I take a completely computational view of the universe. Intelligence is the ability to create mental models out of available information. Smartness is roughly the ability to use those models to achieve your goals. Wisdom is the ability to choose the right goals.
Popular understanding is that free will is in-deterministic. It’s not calculated on probability. The universe exists because everyone is throwing dice and abiding by the outcome. Which makes no sense to me. This will lead to chaos. What we have are informed attempts at organization, building systems and optimizing these systems using calculations. In other words, our decisions are definitely deterministic.

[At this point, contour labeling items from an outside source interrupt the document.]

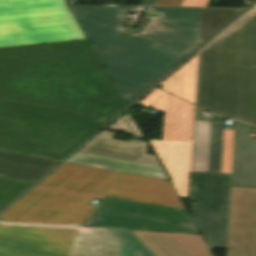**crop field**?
Segmentation results:
<instances>
[{"mask_svg":"<svg viewBox=\"0 0 256 256\" xmlns=\"http://www.w3.org/2000/svg\"><path fill=\"white\" fill-rule=\"evenodd\" d=\"M0 99L108 118L124 106L87 40L0 48Z\"/></svg>","mask_w":256,"mask_h":256,"instance_id":"obj_1","label":"crop field"},{"mask_svg":"<svg viewBox=\"0 0 256 256\" xmlns=\"http://www.w3.org/2000/svg\"><path fill=\"white\" fill-rule=\"evenodd\" d=\"M104 195L185 210L170 181L63 162L0 220L81 225Z\"/></svg>","mask_w":256,"mask_h":256,"instance_id":"obj_2","label":"crop field"},{"mask_svg":"<svg viewBox=\"0 0 256 256\" xmlns=\"http://www.w3.org/2000/svg\"><path fill=\"white\" fill-rule=\"evenodd\" d=\"M197 105L256 125V8L200 51Z\"/></svg>","mask_w":256,"mask_h":256,"instance_id":"obj_3","label":"crop field"},{"mask_svg":"<svg viewBox=\"0 0 256 256\" xmlns=\"http://www.w3.org/2000/svg\"><path fill=\"white\" fill-rule=\"evenodd\" d=\"M96 117L0 100V149L59 159L101 125Z\"/></svg>","mask_w":256,"mask_h":256,"instance_id":"obj_4","label":"crop field"},{"mask_svg":"<svg viewBox=\"0 0 256 256\" xmlns=\"http://www.w3.org/2000/svg\"><path fill=\"white\" fill-rule=\"evenodd\" d=\"M0 256H120L109 229L0 222Z\"/></svg>","mask_w":256,"mask_h":256,"instance_id":"obj_5","label":"crop field"},{"mask_svg":"<svg viewBox=\"0 0 256 256\" xmlns=\"http://www.w3.org/2000/svg\"><path fill=\"white\" fill-rule=\"evenodd\" d=\"M132 27L111 31L93 44L124 102L186 56L132 35L138 30Z\"/></svg>","mask_w":256,"mask_h":256,"instance_id":"obj_6","label":"crop field"},{"mask_svg":"<svg viewBox=\"0 0 256 256\" xmlns=\"http://www.w3.org/2000/svg\"><path fill=\"white\" fill-rule=\"evenodd\" d=\"M85 39L64 0H0V47Z\"/></svg>","mask_w":256,"mask_h":256,"instance_id":"obj_7","label":"crop field"},{"mask_svg":"<svg viewBox=\"0 0 256 256\" xmlns=\"http://www.w3.org/2000/svg\"><path fill=\"white\" fill-rule=\"evenodd\" d=\"M164 111L162 141H148L171 178L180 197L189 196L193 106L154 89L140 101Z\"/></svg>","mask_w":256,"mask_h":256,"instance_id":"obj_8","label":"crop field"},{"mask_svg":"<svg viewBox=\"0 0 256 256\" xmlns=\"http://www.w3.org/2000/svg\"><path fill=\"white\" fill-rule=\"evenodd\" d=\"M88 226L199 234L187 212L104 196Z\"/></svg>","mask_w":256,"mask_h":256,"instance_id":"obj_9","label":"crop field"},{"mask_svg":"<svg viewBox=\"0 0 256 256\" xmlns=\"http://www.w3.org/2000/svg\"><path fill=\"white\" fill-rule=\"evenodd\" d=\"M230 174L193 173L192 217L209 248L226 249Z\"/></svg>","mask_w":256,"mask_h":256,"instance_id":"obj_10","label":"crop field"},{"mask_svg":"<svg viewBox=\"0 0 256 256\" xmlns=\"http://www.w3.org/2000/svg\"><path fill=\"white\" fill-rule=\"evenodd\" d=\"M227 256H256V188L231 186Z\"/></svg>","mask_w":256,"mask_h":256,"instance_id":"obj_11","label":"crop field"},{"mask_svg":"<svg viewBox=\"0 0 256 256\" xmlns=\"http://www.w3.org/2000/svg\"><path fill=\"white\" fill-rule=\"evenodd\" d=\"M144 14L152 21L137 36L186 54L198 46L200 19L162 18L158 13Z\"/></svg>","mask_w":256,"mask_h":256,"instance_id":"obj_12","label":"crop field"},{"mask_svg":"<svg viewBox=\"0 0 256 256\" xmlns=\"http://www.w3.org/2000/svg\"><path fill=\"white\" fill-rule=\"evenodd\" d=\"M155 256H212L201 235L130 230Z\"/></svg>","mask_w":256,"mask_h":256,"instance_id":"obj_13","label":"crop field"},{"mask_svg":"<svg viewBox=\"0 0 256 256\" xmlns=\"http://www.w3.org/2000/svg\"><path fill=\"white\" fill-rule=\"evenodd\" d=\"M223 121H196L193 171L220 172Z\"/></svg>","mask_w":256,"mask_h":256,"instance_id":"obj_14","label":"crop field"},{"mask_svg":"<svg viewBox=\"0 0 256 256\" xmlns=\"http://www.w3.org/2000/svg\"><path fill=\"white\" fill-rule=\"evenodd\" d=\"M115 135L117 134L102 131L79 152L161 167L155 155L147 154L148 146L145 141L130 139L124 142L112 139Z\"/></svg>","mask_w":256,"mask_h":256,"instance_id":"obj_15","label":"crop field"},{"mask_svg":"<svg viewBox=\"0 0 256 256\" xmlns=\"http://www.w3.org/2000/svg\"><path fill=\"white\" fill-rule=\"evenodd\" d=\"M248 132V125L235 121L231 185L256 187V138Z\"/></svg>","mask_w":256,"mask_h":256,"instance_id":"obj_16","label":"crop field"},{"mask_svg":"<svg viewBox=\"0 0 256 256\" xmlns=\"http://www.w3.org/2000/svg\"><path fill=\"white\" fill-rule=\"evenodd\" d=\"M73 9H79L92 13L87 19H78L91 43L96 42L106 33L114 30L125 21L121 20L126 10H137L138 7L126 6H71Z\"/></svg>","mask_w":256,"mask_h":256,"instance_id":"obj_17","label":"crop field"},{"mask_svg":"<svg viewBox=\"0 0 256 256\" xmlns=\"http://www.w3.org/2000/svg\"><path fill=\"white\" fill-rule=\"evenodd\" d=\"M55 160L0 151V173L5 177L32 182Z\"/></svg>","mask_w":256,"mask_h":256,"instance_id":"obj_18","label":"crop field"},{"mask_svg":"<svg viewBox=\"0 0 256 256\" xmlns=\"http://www.w3.org/2000/svg\"><path fill=\"white\" fill-rule=\"evenodd\" d=\"M66 161L168 180L162 168L90 154L76 152Z\"/></svg>","mask_w":256,"mask_h":256,"instance_id":"obj_19","label":"crop field"},{"mask_svg":"<svg viewBox=\"0 0 256 256\" xmlns=\"http://www.w3.org/2000/svg\"><path fill=\"white\" fill-rule=\"evenodd\" d=\"M197 55L163 82L162 89L194 104Z\"/></svg>","mask_w":256,"mask_h":256,"instance_id":"obj_20","label":"crop field"},{"mask_svg":"<svg viewBox=\"0 0 256 256\" xmlns=\"http://www.w3.org/2000/svg\"><path fill=\"white\" fill-rule=\"evenodd\" d=\"M243 8H201L199 44Z\"/></svg>","mask_w":256,"mask_h":256,"instance_id":"obj_21","label":"crop field"},{"mask_svg":"<svg viewBox=\"0 0 256 256\" xmlns=\"http://www.w3.org/2000/svg\"><path fill=\"white\" fill-rule=\"evenodd\" d=\"M110 230L120 241L121 256H154L129 230Z\"/></svg>","mask_w":256,"mask_h":256,"instance_id":"obj_22","label":"crop field"},{"mask_svg":"<svg viewBox=\"0 0 256 256\" xmlns=\"http://www.w3.org/2000/svg\"><path fill=\"white\" fill-rule=\"evenodd\" d=\"M144 12H158L162 17L200 18V8L190 7H142Z\"/></svg>","mask_w":256,"mask_h":256,"instance_id":"obj_23","label":"crop field"},{"mask_svg":"<svg viewBox=\"0 0 256 256\" xmlns=\"http://www.w3.org/2000/svg\"><path fill=\"white\" fill-rule=\"evenodd\" d=\"M28 184L30 183L0 177V208Z\"/></svg>","mask_w":256,"mask_h":256,"instance_id":"obj_24","label":"crop field"},{"mask_svg":"<svg viewBox=\"0 0 256 256\" xmlns=\"http://www.w3.org/2000/svg\"><path fill=\"white\" fill-rule=\"evenodd\" d=\"M109 129L128 131L133 136L143 138L129 111L112 124Z\"/></svg>","mask_w":256,"mask_h":256,"instance_id":"obj_25","label":"crop field"},{"mask_svg":"<svg viewBox=\"0 0 256 256\" xmlns=\"http://www.w3.org/2000/svg\"><path fill=\"white\" fill-rule=\"evenodd\" d=\"M233 131H224L221 173H230L232 158Z\"/></svg>","mask_w":256,"mask_h":256,"instance_id":"obj_26","label":"crop field"},{"mask_svg":"<svg viewBox=\"0 0 256 256\" xmlns=\"http://www.w3.org/2000/svg\"><path fill=\"white\" fill-rule=\"evenodd\" d=\"M183 0H156L153 6H180Z\"/></svg>","mask_w":256,"mask_h":256,"instance_id":"obj_27","label":"crop field"},{"mask_svg":"<svg viewBox=\"0 0 256 256\" xmlns=\"http://www.w3.org/2000/svg\"><path fill=\"white\" fill-rule=\"evenodd\" d=\"M209 0H184L182 6L206 7Z\"/></svg>","mask_w":256,"mask_h":256,"instance_id":"obj_28","label":"crop field"},{"mask_svg":"<svg viewBox=\"0 0 256 256\" xmlns=\"http://www.w3.org/2000/svg\"><path fill=\"white\" fill-rule=\"evenodd\" d=\"M73 10V9H72ZM77 18H87L90 16V14L78 10H73Z\"/></svg>","mask_w":256,"mask_h":256,"instance_id":"obj_29","label":"crop field"},{"mask_svg":"<svg viewBox=\"0 0 256 256\" xmlns=\"http://www.w3.org/2000/svg\"><path fill=\"white\" fill-rule=\"evenodd\" d=\"M155 0H145L142 6H152Z\"/></svg>","mask_w":256,"mask_h":256,"instance_id":"obj_30","label":"crop field"}]
</instances>
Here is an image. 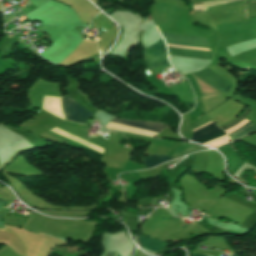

You don’t control all the variables. Other agents in the environment, like other humans, can also affect your decision trees or graphs. We aren’t certain which is the absolutely correct decision. We make informed bets. These bets can be wrong because we haven’t reverse-engineered our minds well enough to understand this betting algorithm. We are not certain what the rewards are. And how to optimize our decisions using these rewards to converge faster towards the terminal goal. This informed bet is mostly called your will. But the bet is definitely not random. It’s calculated in the circumstance.
The confusion seems to emerge mostly from perspective, not the nature of the decision. Because your (first person) perspective can differ from someone else’s (third person), taking your own decisions is different from predicting your decisions. These two actions seem identical to you because the variables and constants that are used to calculate the bet are the same, even if the action is different. The ability to take decisions looks in-deterministic or random for the same reason.
It’s easy to resolve this confusion. Just observe other people i.e. join the third person perspective. For example, if you play with a young child at home, from the child’s perspective s/he is taking decisions willingly, but you will soon realize that you can influence the child’s decision-making algorithm by introducing changes to their environment to converge or align their decisions/bets with your predicted outcomes. You can influence their algorithms in a number of ways. Try offering or modifying their rewards. Offer the child a bar of chocolate and you can convince them to do something that harms them. Needless to mention pain will act as feedback.
“But I can act against the reward, can’t I?”
You are a video game player that is going to shoot yourself just to prove that you can do it. But the evolutionary process will downgrade your play score, not increment it. And you are trying to go in the opposite direction of the terminal goal i.e. to stay alive. Even if you think you are taking this decision out of free will with the objective of proving your point, that still makes it a deterministic decision. Not a random one.
“So, free will is an illusion?“
No. Free will is a model that your mind is making about its own behaviour. And it is the best model it can come up with under the circumstance and specifications available. But you can choose a more accurate model if you zoom out a bit.
“Who am I, then?“
You are a story that the larger automatic system tells you. The system is completely mechanical. And the behaviour of this story i.e. you, is being used to inform the actions of the system itself. And the actions of the system are used to inform the story :)
Still don’t get it? Let me try again using the image below.
Your mind looks at the universe as a game engine to make sense of perceptual data. When you play a video game you don’t really care about the 0s and 1s running on the CPU or the GPU that is powering the graphics. What you pay attention to are the properties in the game and how to interact inside its environment. The same thing happens when you interact with physics. You don’t care about the force between atoms, instead, you simply interact with the environment available. The world that you and I experience is not the physical world, it’s the dream world. The physical world definitely exists, but the world we interact with is the story that our brain tells itself. Indians call it “Maya.” It is the result of a machine learning process that the brain’s perceptual system runs in an attempt to make sense of the perceptual data.
The dynamics of the dream world match that of the physical world to a certain degree of resolution. But the causal structures of these two worlds are very different.
It’s not a conspiracy. It’s simply a method to deal with too many parts to count at the level of our momentary entanglement. Which is the best mental model that you can generate in that circumstance. The key is to understand that this dream is generated by the software that exists outside the dream.
Another problem with the notion of free will being in-deterministic is the implication that its opposite must be determinism. When it is actually compulsion.